Wordie Wednesday – Anna and the French Kiss by Stephanie Perkins
Hey all! I announced yesterday on the facebook fan page that I’d be starting a weekly feature on the blog, and that it would take place each Wednesday. As a clue, I noted that the name of the feature was alliterative with Wednesday. There were lots of great guesses, mostly focusing on Weddings, but nobody quite got it. My new feature is named… Wordie Wednesdays!
You see, I received my bachelor’s and master’s in English. I love to read, and at my pinnacle was reading at least a 100 books a year, if not more. These days, I read about 50. After I read a great novel I have an incredible itch to share my excitement with everyone I know, so here it is– my little weekly soapbox to rave (or rant, perhaps?) about one of the loves of my life, books.

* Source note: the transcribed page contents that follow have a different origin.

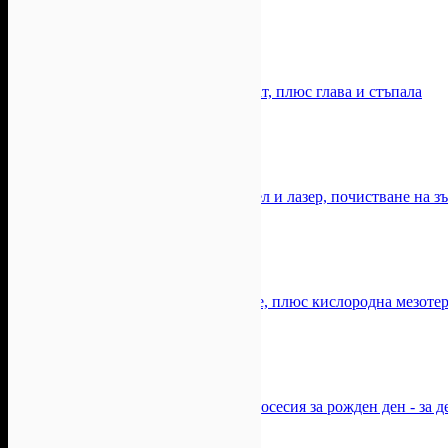
Цена:
87.72лв
134.95лв
Podo Beauty Center
-30%
-30%
Лечебен масаж на цяло тяло и врат, плюс глава и стъпала
Цена:
71.19лв
101.70лв
Juliana Beauty Studio & SPA
-52%
-52%
Kабинетно избелване на зъби с гел и лазер, почистване на зъ
Цена:
215.14лв
450.00лв
Дентална клиника Оптимум
-46%
-46%
Карбонов лазерен пилинг на лице, плюс кислородна мезоте
Цена:
74.91лв
140.00лв
Beauty Studio Selina
-20%
-20%
Празнувай себе си! Студийна фотосесия за рожден ден - за 
Цена:
93.88лв
117.35лв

Today I’m going to talk about Stephanie Perkins’ Anna and the French Kiss. Perkins is relatively new to the scene– Anna was her first novel and it debuted in 2010– but she writes as if she’s been doing so for years. I almost didn’t pick this one up, as I tend to steer clear of YA romances, as they’re not my thing, but John Green, one of my very favorite authors, had said it was one of his favorite books of the year. After hearing such high praise, I got a copy and COULDN’T PUT IT DOWN. There’s not many books I longingly think about and ache to get back to. That, in a few words, was my experience with Anna and the French Kiss.
Anna, the daughter of a famous romance author, akin to Nicholas Sparks, is sent off to boarding school in France for her last year in high school. This feels like punishment to Anna, who wants to stay at home with her best friend, Bridgette, and flirt with her coworker at the local movie theater. But then she meets Etienne, an irresistible student at her new school, and her life suddenly becomes much more interesting and complicated.
The reason this novel works so well as a romance is because the pair do not instantly fall in love– it is an undercurrent that simmers and boils from start to finish, and is so fraught with tension that I felt it pulling at my heartstrings and knotting my stomach. And Anna grows tremendously throughout the book, learning how to be independent and developing a sense of self that is irresistable. Anna is not waiting to be rescued by a man, and even though this novel would be characterized as a romance, it is also a coming of age novel.
Run, not walk, to your local bookseller or library and check our this book. I hope you love it as much as I did.